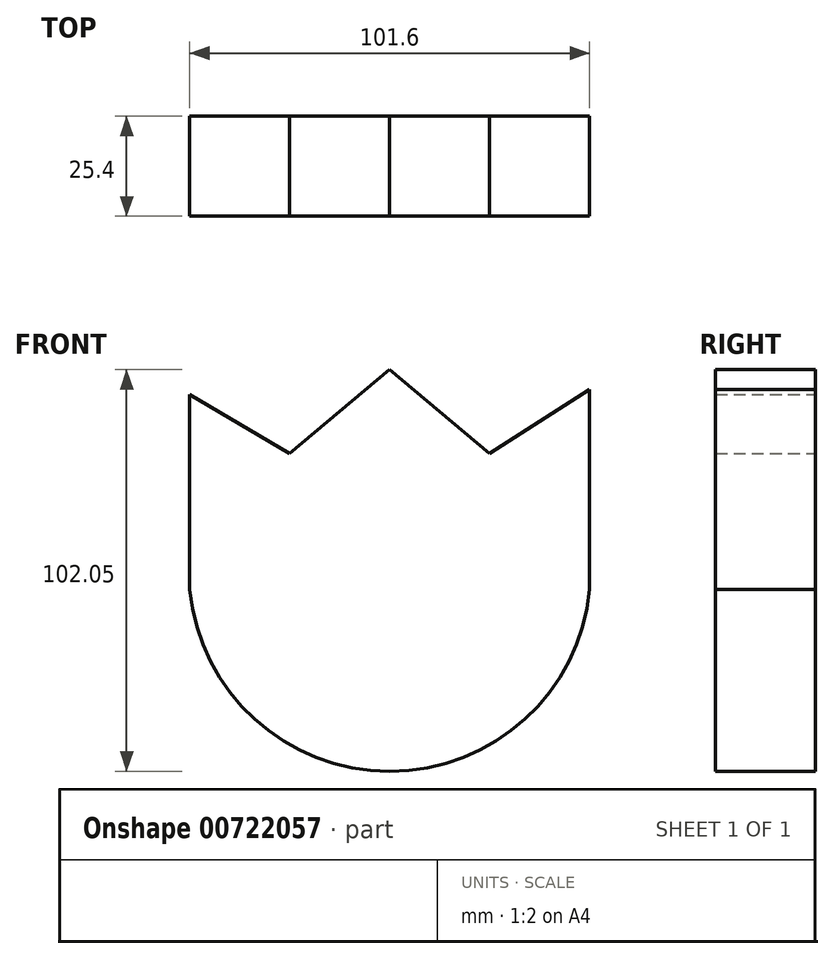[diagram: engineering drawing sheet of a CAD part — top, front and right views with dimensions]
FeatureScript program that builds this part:
annotation { "Feature Type Name" : "Feature", "Feature Type Description" : "" }
export const myFeature = defineFeature(function(context is Context, id is Id, definition is map)
    precondition{}
    {
        {
            var Q0;
            Q0=qCreatedBy(makeId("Front.planeOp"),FACE);
            var sketch = newSketch(context, id + "F0", { "sketchPlane" : qUnion([Q0])});
            skArc(sketch, "E0", {"start": v(-50.8, 0) * mm, "mid": v(0, -46.23) * mm, "end": v(50.8, 0) * mm});
            skPoint(sketch, "E1.start.orphan", {"position": v(-10.41, 16.45) * mm});
            skPoint(sketch, "E2.start.orphan", {"position": v(0, 45.65) * mm});
            skPoint(sketch, "E3.end.orphan", {"position": v(10.41, 16.45) * mm});
            skLineSegment(sketch, "E4", {"start": v(50.8, 0) * mm, "end": v(50.8, 50.8) * mm});
            skLineSegment(sketch, "E5", {"start": v(-50.8, 0) * mm, "end": v(-50.8, 49.54) * mm});
            skPoint(sketch, "E6", {"position": v(24.17, 30.04) * mm});
            skLineSegment(sketch, "E7", {"start": v(50.8, 50.8) * mm, "end": v(25.4, 34.47) * mm});
            skLineSegment(sketch, "E8", {"start": v(-25.4, 34.47) * mm, "end": v(-50.8, 49.54) * mm});
            skPoint(sketch, "E9.start.orphan", {"position": v(-50.8, 30.04) * mm});
            skPoint(sketch, "E10.end.orphan", {"position": v(50.8, 30.04) * mm});
            skPoint(sketch, "E11.end.orphan", {"position": v(50.8, 34.47) * mm});
            skPoint(sketch, "E12.end.orphan", {"position": v(0, 53.86) * mm});
            skLineSegment(sketch, "E13", {"start": v(0, 55.82) * mm, "end": v(25.4, 34.47) * mm});
            skLineSegment(sketch, "E14", {"start": v(0, 55.82) * mm, "end": v(-25.4, 34.47) * mm});
            skPoint(sketch, "E15.end.orphan", {"position": v(-50.8, 34.47) * mm});
            skSolve(sketch);
        }
        {
            var Q0;
            Q0=qSketchRegion(id+"F0",true);
            extrude(context, id + "F1", {"entities" : qUnion([Q0]), "depth" : 25.4 * mm, "offsetDistance" : 25.4 * mm});
        }
    });
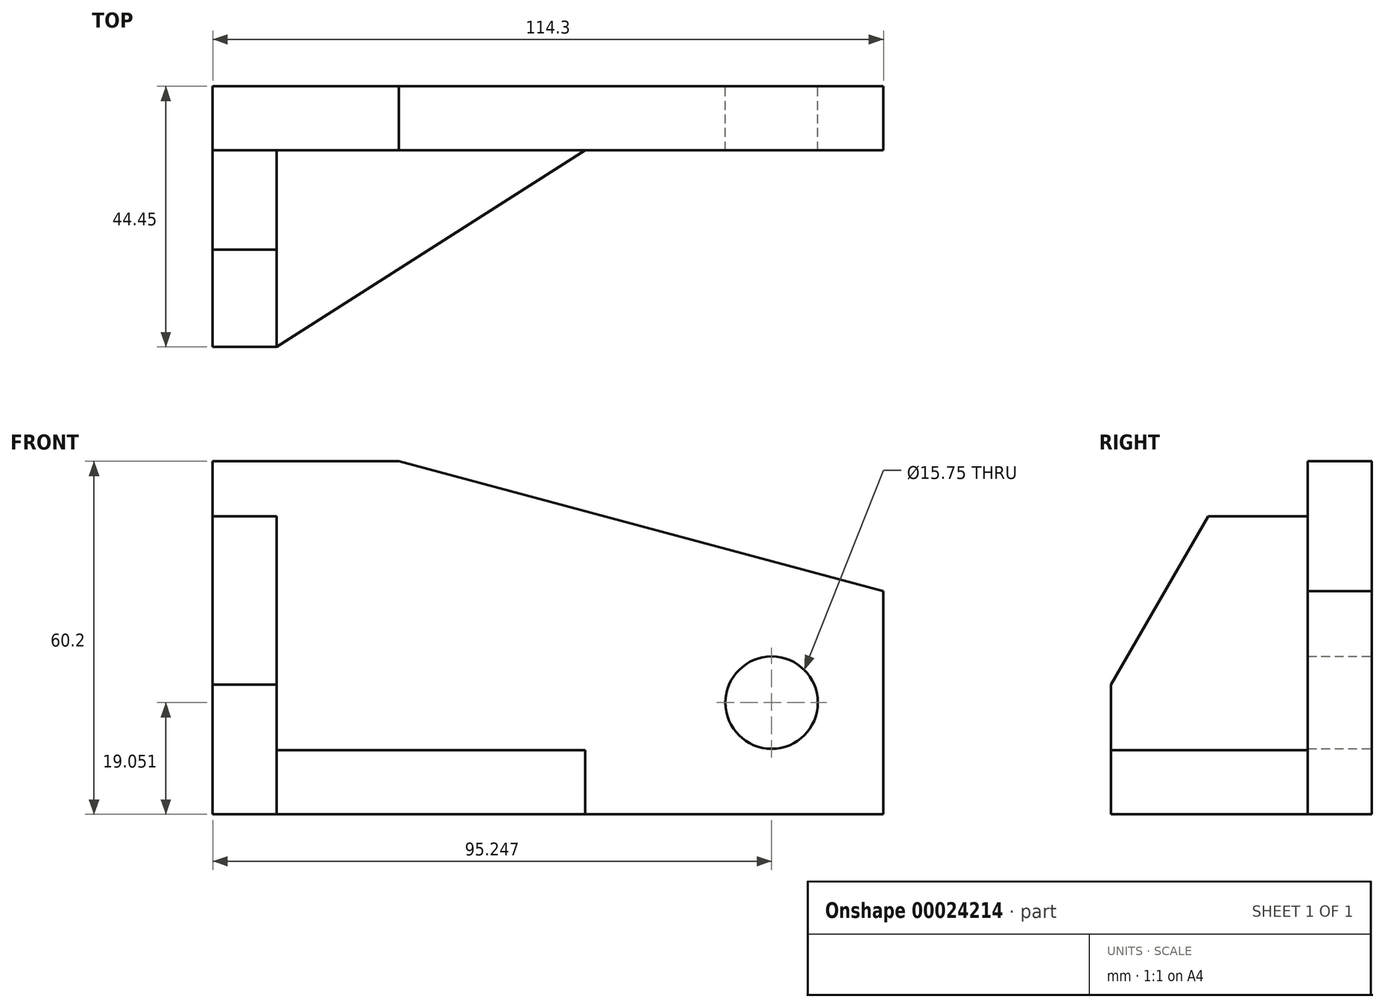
_ _ _ _ _ _ _
To be done >> Copy out all of the material above word for word, but leave out the pictures.

Output for this exercise >>
[diagram: engineering drawing sheet of a CAD part — top, front and right views with dimensions]
FeatureScript program that builds this part:
annotation { "Feature Type Name" : "Feature", "Feature Type Description" : "" }
export const myFeature = defineFeature(function(context is Context, id is Id, definition is map)
    precondition{}
    {
        {
            var Q0;
            Q0=qCreatedBy(makeId("Front.planeOp"),FACE);
            var sketch = newSketch(context, id + "F0", { "sketchPlane" : qUnion([Q0])});
            skArc(sketch, "E0", {"start": v(-50.8, 0) * mm, "mid": v(0, -46.23) * mm, "end": v(50.8, 0) * mm});
            skPoint(sketch, "E1.start.orphan", {"position": v(-10.41, 16.45) * mm});
            skPoint(sketch, "E2.start.orphan", {"position": v(0, 45.65) * mm});
            skPoint(sketch, "E3.end.orphan", {"position": v(10.41, 16.45) * mm});
            skLineSegment(sketch, "E4", {"start": v(50.8, 0) * mm, "end": v(50.8, 50.8) * mm});
            skLineSegment(sketch, "E5", {"start": v(-50.8, 0) * mm, "end": v(-50.8, 49.54) * mm});
            skPoint(sketch, "E6", {"position": v(24.17, 30.04) * mm});
            skLineSegment(sketch, "E7", {"start": v(50.8, 50.8) * mm, "end": v(25.4, 34.47) * mm});
            skLineSegment(sketch, "E8", {"start": v(-25.4, 34.47) * mm, "end": v(-50.8, 49.54) * mm});
            skPoint(sketch, "E9.start.orphan", {"position": v(-50.8, 30.04) * mm});
            skPoint(sketch, "E10.end.orphan", {"position": v(50.8, 30.04) * mm});
            skPoint(sketch, "E11.end.orphan", {"position": v(50.8, 34.47) * mm});
            skPoint(sketch, "E12.end.orphan", {"position": v(0, 53.86) * mm});
            skLineSegment(sketch, "E13", {"start": v(0, 55.82) * mm, "end": v(25.4, 34.47) * mm});
            skLineSegment(sketch, "E14", {"start": v(0, 55.82) * mm, "end": v(-25.4, 34.47) * mm});
            skPoint(sketch, "E15.end.orphan", {"position": v(-50.8, 34.47) * mm});
            skSolve(sketch);
        }
        {
            var Q0;
            Q0=qSketchRegion(id+"F0",true);
            extrude(context, id + "F1", {"entities" : qUnion([Q0]), "depth" : 25.4 * mm, "offsetDistance" : 25.4 * mm});
        }
    });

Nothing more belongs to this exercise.